Apple cancels the previous iCloud photo service

After nearly twelve years, Apple is shutting down one of its most innovative cloud-based photo services, with all uploaded photos set for deletion by July 26, 2023.

Launched alongside iOS 5 in October 2011, My Photo Stream was introduced as part of Apple’s new iCloud service, providing an easy way to automatically share users’ most recent 1,000 photos across all their devices and keep them stored in the cloud until at 30 days.

Following a recent announcement from Apple, uploads to My Photo Stream will stop on June 26, meaning no photos will remain past July 26, thirty days later.

Also, users who only recently created their Apple ID may already find that My Photo Stream is no longer available. This is all part of Apple’s push to move people away from My Photo Stream and switch to iCloud Photos.

Will I lose my photos?

My Photo Stream automatically deletes uploaded photos after 30 days, but you can ensure that no photos are permanently lost by saving them to your device’s local storage before they eventually disappear from the service. To keep the best quality versions of your photos, download them to a Mac or PC, rather than an iOS device to receive the highest quality images.

My Photo Stream has become somewhat outdated, with the vast majority of features better supported by iCloud Photos. However, there are some instances where users might lose.

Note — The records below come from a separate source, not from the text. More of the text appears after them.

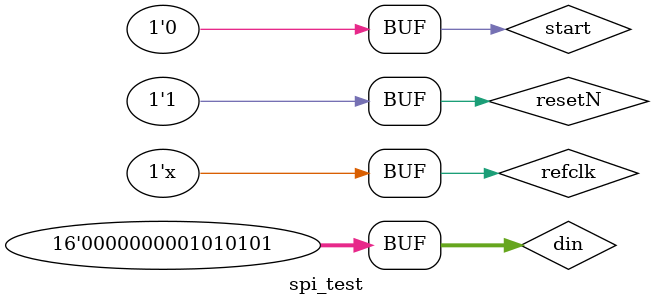
<source format=sv>

module spi_test ();

logic refclk, resetN, start;
logic miso, mosi, sclk;
logic [15:0] din;

spi_master spi (	.clk(refclk), .reset_n(resetN),
					.start(start), .data_in(din),
					.MOSI(mosi), .SCLK(sclk));
	
	initial begin
		refclk = 1'b0;
		resetN = 1'b0;		// put in reset mode
		start = 1'b0;   	// ready to enable
		#3;
		resetN = 1'b1;
		#3;
		
		// toggle start signal
		din = 8'h0404;
		start = 1'b1;
		#2;
		start = 1'b0;
		// wait for transfer to complete
		#40;
		
		// new data and toggle start signal
		din = 8'h00FF;
		start = 1'b1;
        #2;
        start = 1'b0;
        // wait for transfer to complete
        #40;
                
        // new data and toggle start signal
        din = 8'hAA55;
        start = 1'b1;
        #2;
        start = 1'b0;
        // wait for transfer to complete
        #40;
        

                
	end
	
	
	
	always #1 refclk = ~refclk;

endmodule


</source>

People who don’t have adequate available iCloud storage will no longer be able to use My Photo Stream to sync photos between devices. This is because photo uploads to iCloud Photos count against your iCloud storage quota, but uploads to My Photo Stream do not. If you run out of iCloud storage, you won’t be able to upload your photos to share.

Even My Photo Stream users with very old (and, by now, unsupported) devices may not be able to run iCloud Photos. My Photo Stream requires a device that supports at least one of the following operating systems: iOS 5.1, OS X Lion 10.7.5, tvOS 5.0, or Windows 7. Conversely, iCloud Photos requires iOS 8.3, OS X Yosemite 10.10.3, or Windows 10 .

If you’re still using an unsupported device, you’ll need to upgrade or find a new way to sync your photos.


My Photo Stream was designed to help you sync or transfer photos between all your iCloud-enabled devices. It’s not a photo library as such as it only provides temporary storage, keeping only the last 30 days of uploads. It’s also limited to a total of only 1,000 photos at a time.

More importantly, it doesn’t support video, live photos, GIFs, or modern formats like HEIF, and downloads to iOS devices are limited to low-resolution copies of the original photos. Also, any changes you might make to your photos aren’t updated on other devices.

While iCloud Photos requires a paid subscription to use beyond the initial 5GB free allocation, its range of supported features far outclasses My Photo Stream and is a much more powerful service.

You can read a complete list of the differences between the two services in this Apple support document.

Don’t panic

The My Photo Stream loss is likely to affect relatively few people, and more importantly, no photos will be suddenly deleted that wouldn’t have been removed anyway after the usual 30-day retention limit.

However, if you’re still using My Photo Stream, it’s time to move on.